Even in a stabilising market, the difference is apparent. Over the past 12 months, capital house values have risen 11 per cent while units have achieved a more modest growth of 6.9 per cent.

Sydney leads the charge for house prices streaking away from unit values.

Since the pandemic, the NSW capital has seen the gap between house and unit values widen by almost 36 percentage points. Melbourne, Perth, Adelaide and Brisbane have all achieved similar growth around 15 to 16 percentage points. Darwin, meanwhile, has seen its house premium reduce by 12.2 percentage points.

Where the gap is widest

Sydney suburbs also take the cake for the largest difference in house to unit values, with five of 10 highest house premiums located in the harbour city. A further three could be found in Melbourne, while two are in Perth.

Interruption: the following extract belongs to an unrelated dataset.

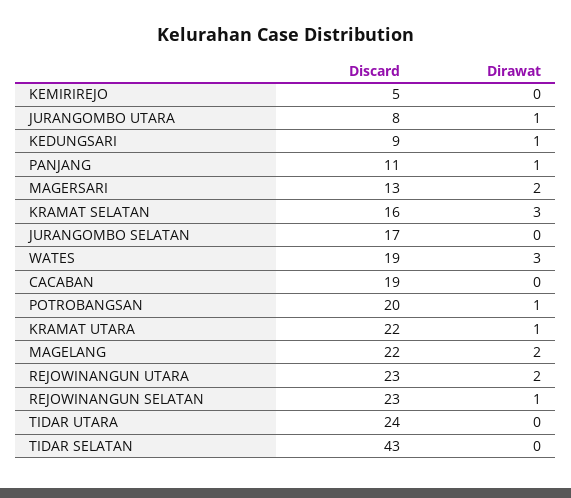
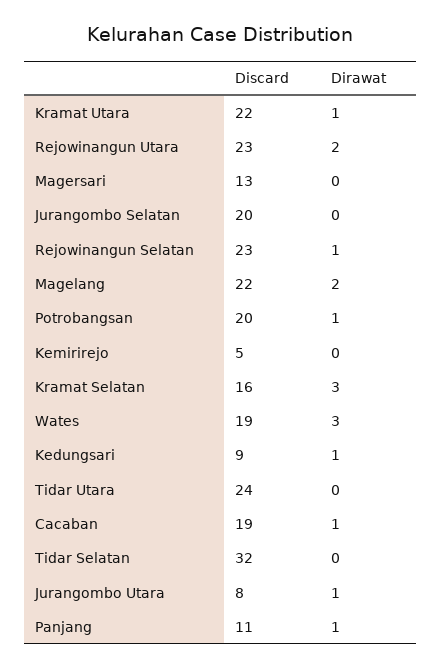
Dirawat, MAGERSARI: 2 -> 0
Discard, JURANGOMBO SELATAN: 17 -> 20
Dirawat, CACABAN: 0 -> 1
Discard, TIDAR SELATAN: 43 -> 32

The top 10 suburbs with the biggest house premiums are:

Bellevue Hill, NSW - 525.70 per cent
Vaucluse, NSW - 499.80 per cent
Mosman Park, WA - 431.30 per cent
Strathfield, NSW - 389.70 per cent
Wembley, WA - 378.60 per cent
Armadale, Vic - 372.70 per cent
Hawthorn, Vic - 354.70 per cent
Carlton, Vic - 342.20 per cent
Greenwich, Vic - 322.90 per cent
Mosman, NSW - 315.50 per cent

In light of these figures, Mr Lawless commented that houses have moved out of reach for a growing portion of the population, “especially those seeking a first home or lower income households”.

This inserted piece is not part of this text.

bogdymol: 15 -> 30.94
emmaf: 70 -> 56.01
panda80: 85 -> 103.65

He expects interest in medium- to high-density housing options to increase not only due to their relative affordability, but also because of nearby lifestyle factors such as transport networks, major working nodes and high amenity precincts. This might in turn impact the gap as unit living becomes more common and options in that segment grow to suit a range of needs.

“With housing affordability remaining a key challenge across Australia, the substantially lower price points across the medium- to high-density sector are likely to become increasingly in demand as buyers become more willing to sacrifice space for proximity to essential amenities,” he added.